### DIRECTIONS
Tell how many lines in the data hold "dish", giving that figure alone.
(Beginning of INFORMATION SHOWN)
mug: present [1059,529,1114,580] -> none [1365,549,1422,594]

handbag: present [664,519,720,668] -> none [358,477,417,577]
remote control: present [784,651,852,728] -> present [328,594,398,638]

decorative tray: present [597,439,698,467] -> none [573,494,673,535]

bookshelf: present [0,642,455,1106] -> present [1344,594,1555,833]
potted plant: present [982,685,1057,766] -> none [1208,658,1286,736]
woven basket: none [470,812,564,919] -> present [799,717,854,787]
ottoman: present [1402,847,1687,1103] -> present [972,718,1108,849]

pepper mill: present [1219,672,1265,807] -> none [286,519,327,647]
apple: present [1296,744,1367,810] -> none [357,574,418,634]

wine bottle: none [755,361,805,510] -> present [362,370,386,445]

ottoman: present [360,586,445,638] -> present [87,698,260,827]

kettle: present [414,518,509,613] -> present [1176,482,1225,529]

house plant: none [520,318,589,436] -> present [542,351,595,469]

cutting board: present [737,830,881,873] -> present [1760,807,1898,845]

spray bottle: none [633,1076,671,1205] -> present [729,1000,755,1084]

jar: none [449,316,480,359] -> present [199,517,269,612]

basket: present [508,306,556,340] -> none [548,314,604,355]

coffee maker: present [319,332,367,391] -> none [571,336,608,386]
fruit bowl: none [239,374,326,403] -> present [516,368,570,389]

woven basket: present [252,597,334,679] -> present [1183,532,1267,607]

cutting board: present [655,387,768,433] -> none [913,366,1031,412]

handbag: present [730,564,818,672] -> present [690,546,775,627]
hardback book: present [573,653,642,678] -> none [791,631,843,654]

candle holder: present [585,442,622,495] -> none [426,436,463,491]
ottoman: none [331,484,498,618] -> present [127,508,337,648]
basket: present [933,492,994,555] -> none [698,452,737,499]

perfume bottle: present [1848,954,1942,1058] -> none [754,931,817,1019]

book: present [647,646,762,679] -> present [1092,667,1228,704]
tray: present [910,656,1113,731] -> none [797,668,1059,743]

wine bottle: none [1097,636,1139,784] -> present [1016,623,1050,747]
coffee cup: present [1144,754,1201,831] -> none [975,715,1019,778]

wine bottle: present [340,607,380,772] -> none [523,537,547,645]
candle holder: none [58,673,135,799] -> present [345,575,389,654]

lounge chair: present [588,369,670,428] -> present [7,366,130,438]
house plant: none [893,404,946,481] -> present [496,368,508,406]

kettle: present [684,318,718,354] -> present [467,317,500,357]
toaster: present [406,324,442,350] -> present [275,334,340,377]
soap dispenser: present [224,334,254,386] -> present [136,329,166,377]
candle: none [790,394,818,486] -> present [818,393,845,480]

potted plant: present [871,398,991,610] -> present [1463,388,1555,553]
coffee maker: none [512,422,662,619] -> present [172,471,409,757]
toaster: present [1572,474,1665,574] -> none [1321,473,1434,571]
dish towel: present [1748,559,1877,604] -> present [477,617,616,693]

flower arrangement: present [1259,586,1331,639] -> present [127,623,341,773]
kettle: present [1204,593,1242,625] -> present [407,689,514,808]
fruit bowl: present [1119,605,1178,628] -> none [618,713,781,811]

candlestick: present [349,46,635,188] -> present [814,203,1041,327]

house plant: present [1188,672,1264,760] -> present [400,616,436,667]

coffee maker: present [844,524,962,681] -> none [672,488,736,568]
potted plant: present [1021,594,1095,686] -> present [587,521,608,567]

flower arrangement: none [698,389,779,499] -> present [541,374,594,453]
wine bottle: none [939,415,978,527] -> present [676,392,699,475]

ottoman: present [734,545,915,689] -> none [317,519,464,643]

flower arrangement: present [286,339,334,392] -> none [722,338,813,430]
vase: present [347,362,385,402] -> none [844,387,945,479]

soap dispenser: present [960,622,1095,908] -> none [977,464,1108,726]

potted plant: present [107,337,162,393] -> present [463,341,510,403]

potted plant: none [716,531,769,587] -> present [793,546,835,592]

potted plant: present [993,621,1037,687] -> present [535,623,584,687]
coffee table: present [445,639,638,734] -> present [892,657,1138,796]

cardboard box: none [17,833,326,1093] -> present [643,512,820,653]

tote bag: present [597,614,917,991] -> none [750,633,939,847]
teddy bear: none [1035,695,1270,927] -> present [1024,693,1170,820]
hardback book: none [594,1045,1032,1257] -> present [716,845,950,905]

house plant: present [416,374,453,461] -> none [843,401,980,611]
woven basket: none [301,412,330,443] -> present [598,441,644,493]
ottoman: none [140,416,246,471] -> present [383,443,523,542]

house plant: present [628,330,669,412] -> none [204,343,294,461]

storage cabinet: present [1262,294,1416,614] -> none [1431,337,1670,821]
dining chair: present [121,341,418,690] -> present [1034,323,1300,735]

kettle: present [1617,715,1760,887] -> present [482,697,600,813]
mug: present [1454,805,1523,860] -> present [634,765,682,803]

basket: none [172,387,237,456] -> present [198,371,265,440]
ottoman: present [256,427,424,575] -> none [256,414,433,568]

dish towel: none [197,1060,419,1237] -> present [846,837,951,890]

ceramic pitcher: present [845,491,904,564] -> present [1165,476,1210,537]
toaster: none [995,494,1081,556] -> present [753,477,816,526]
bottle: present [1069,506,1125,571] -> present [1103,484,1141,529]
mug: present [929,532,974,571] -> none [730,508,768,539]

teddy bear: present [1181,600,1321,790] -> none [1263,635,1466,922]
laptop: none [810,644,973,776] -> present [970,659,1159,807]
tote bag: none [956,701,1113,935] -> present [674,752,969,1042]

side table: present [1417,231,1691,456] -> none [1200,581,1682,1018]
(End of INFORMATION SHOWN)
### WORKED SOLUTION
2